Why leave the palace?

As the story goes, Shakyamuni Buddha was a prince in northern India. Before his birth, it was prophesied that he was destined to become one of two things: a great political and military leader, or a great religious leader. His parents, the king and queen, hoped for their kindgon’s sake that it would be the former, and from the very earliest part of his life he was exposed to only the opulence of palace life, without any religious preaching admitted or suffering in sight. I suppose they reasoned that he would never turn to a religious life if he never encountered suffering — which is not so bad a bet.

Well, he grew up in luxury and married and had a child and never left the palace walls, until one night his curiosity got the best of him and he snuck outside with his charioteer. I guess he snuck out in a chariot, which seems a bit indiscreet if you’re creeping. Maybe this is a nod to the Bhagavad Gita? It helps your sales pitch if it seems that Lord Krishna has a subtle hand in your spiritual path.

Anyway. He gets out while being driven in a chariot, which is going at just the right speed such that he can encounter a sick person, an old person, and a corpse. He had never seen any of these before, so his charioteer explains what they are.

Shakyamuni is horrified and dismayed, until they encounter a mendicant, a traveling monk. The charioteer explains to him that this is one who has dedicated his life to finding the truth about life. Upon hearing this, Shakyamuni resolves to follow the path of the mendicant and seek the truth. He shaves his head, throws away his fancy clothes, gathers cloth from the garbage for his robes, and off he goes.

So the question is, why did he leave?

It’s hard to answer this about Shakyamuni, because this story is so overlaid with mythical elements that it’s hard to make sense of his context, let alone his decision (I mean, seriously, he never got a cold?). Still Buddhists take it as a model for entering the path: “home-leaving” is an important first step in practice. When we tell this story, we tell it about ourselves.

It’s about the Buddha — sure — it’s about the practice — fine — but it’s really about ourselves, only each of our individual selves. It’s about our lives.

So why leave home? Why leave security and comfort, even pleasure, in favor of a difficult journey, with no promise of success, and a decent risk of failure (which in Shakyamuni’s case almost surely meant death — and like, death by tiger. Or dysentery. Not pleasant.)? Why take up the pain, rather than keep it at an arm’s length?

I am quick to answer, “Because the truth is there, and what’s here only obscures the truth!”

To which my teacher responds, “How do you know?”

Which is a good question.

Why risk comfort in service of truth, when you don’t even know if the truth is out there? I’ve been trying to avoid it as I’ve been writing, but when I type, “the truth is out there,” it makes me sound like a conspiracy theorist. How could you possibly know? Shakyamuni, you paranoid maniac, what were you thinking? What could you possibly achieve out there, with your impulsive searching?

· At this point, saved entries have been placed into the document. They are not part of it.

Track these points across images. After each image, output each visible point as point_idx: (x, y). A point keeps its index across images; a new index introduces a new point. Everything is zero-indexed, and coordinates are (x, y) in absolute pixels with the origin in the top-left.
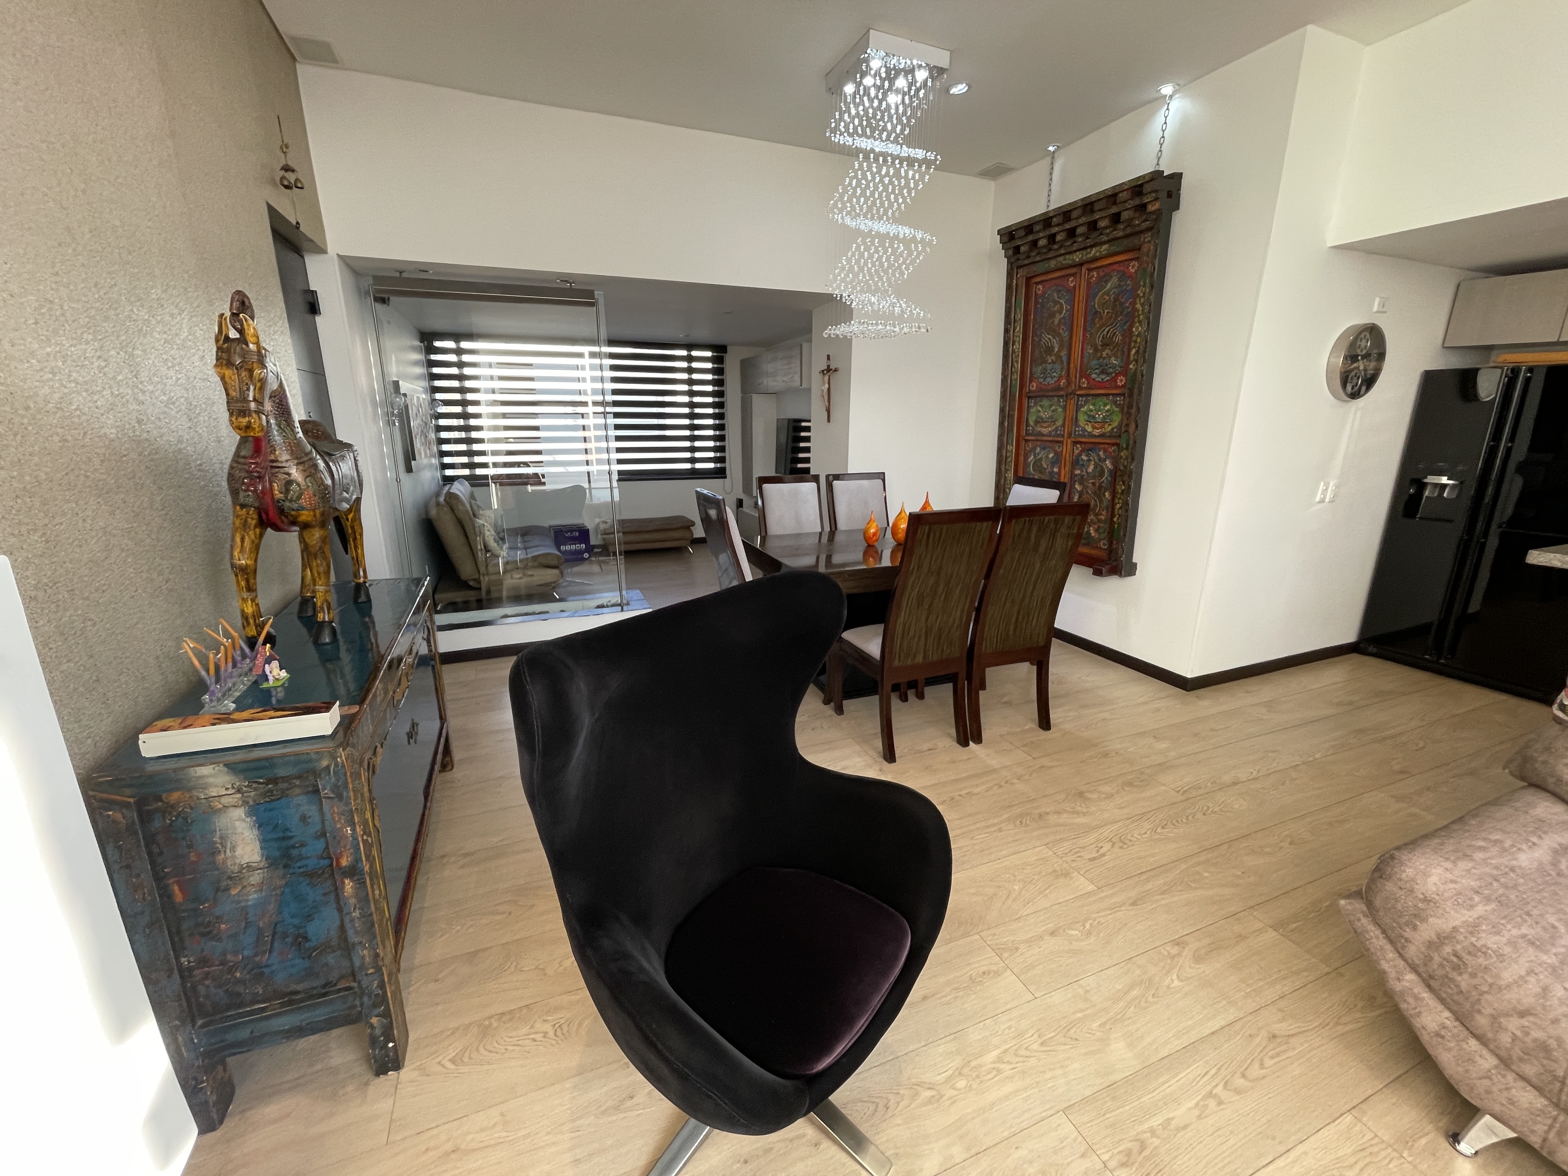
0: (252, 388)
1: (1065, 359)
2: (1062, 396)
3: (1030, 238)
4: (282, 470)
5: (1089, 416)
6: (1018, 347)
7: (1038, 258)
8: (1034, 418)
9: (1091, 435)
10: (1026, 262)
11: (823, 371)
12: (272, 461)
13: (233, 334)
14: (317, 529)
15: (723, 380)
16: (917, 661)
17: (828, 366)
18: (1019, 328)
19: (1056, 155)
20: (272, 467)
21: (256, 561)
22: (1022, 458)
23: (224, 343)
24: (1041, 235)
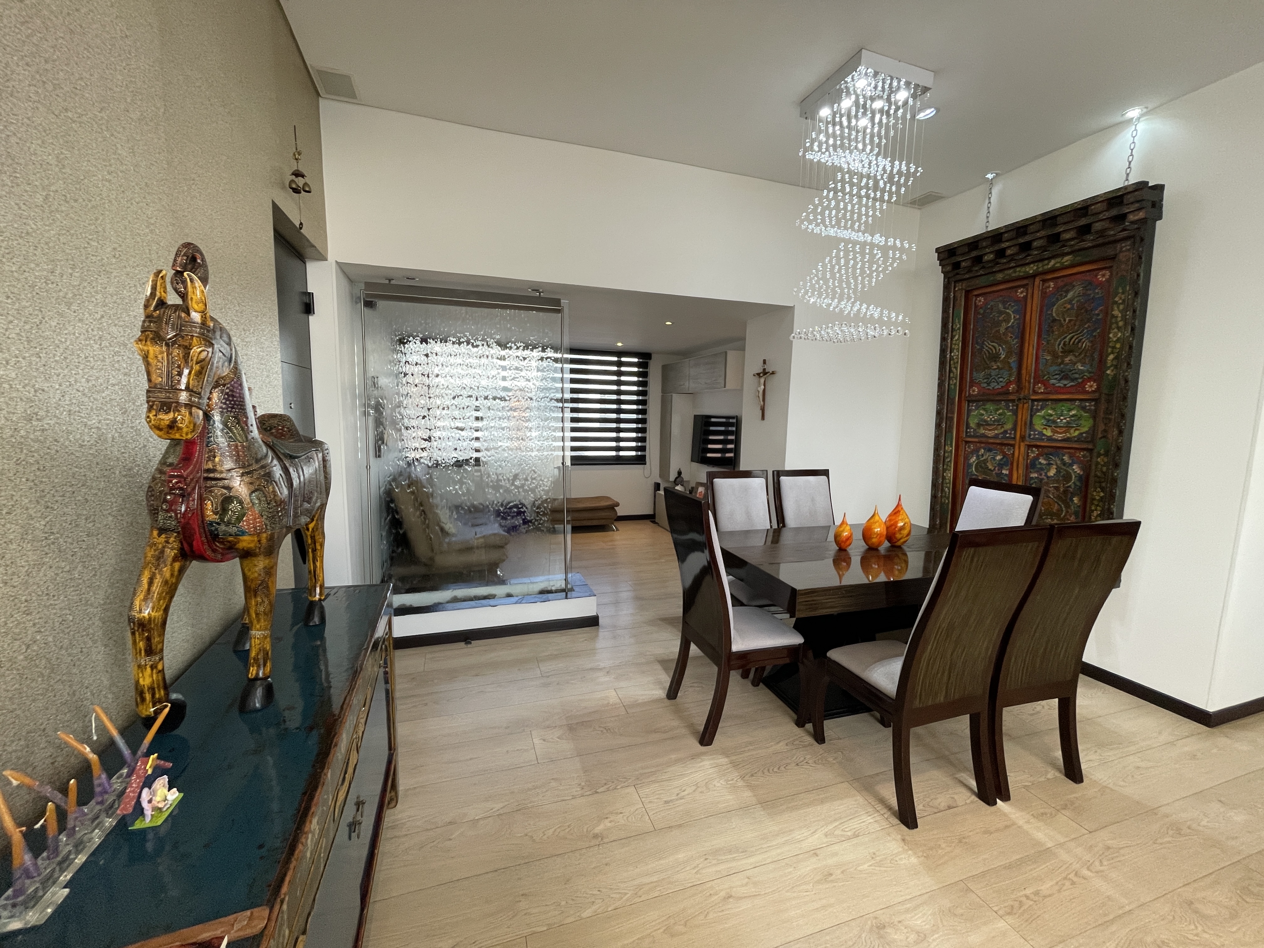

As I reflect on what led me to enter my own spiritual path, I think it had less to do with what was promised at some point beyond where I was — the truth of liberation, somewhere in a different time and place — and more to do with the truth that had been let in just by my life being my life. We see suffering because suffering is here, and our familiar paths, while comfortable and predictable, seem to promise only a deeper surrender to it.

If there’s suffering out there, it only drives home the point further — there’s no escaping it! It’s inside the palace as well as outside of it. When Shakyamuni saw sickness, old age, and death, did he not have to revisit his understanding of his only healthy body, and that of his consorts and wife and friends and parents? of his child? It’s not that the truth was out there — it was that the truth of this world already lived in him and in everyone and everything he knew. There was no hiding from it. There was no self-deception that could find purchase against such a clear truth, so deep was the penetration of what’s-going-on.

If you can’t hide from it, and if you can’t push it away, what’s left to do than to face it directly and energetically? To hold all things, especially security and comfort, in a permanent state of suspicion? And to trust that it’s possible to be, somehow, free?

Whether its the pull of truth or the push of suffering, I don’t think Shakyamuni would have given a good reason one way or another. He came to a place in his life where it was just time to take another step. Maybe for Shakyamuni, home-leaving came like fruit falling from the tree.

For us, what would obscure the next step? What could possibly obscure the truth, of suffering right here and a path to be free of suffering? And if it’s clear, can we just face it?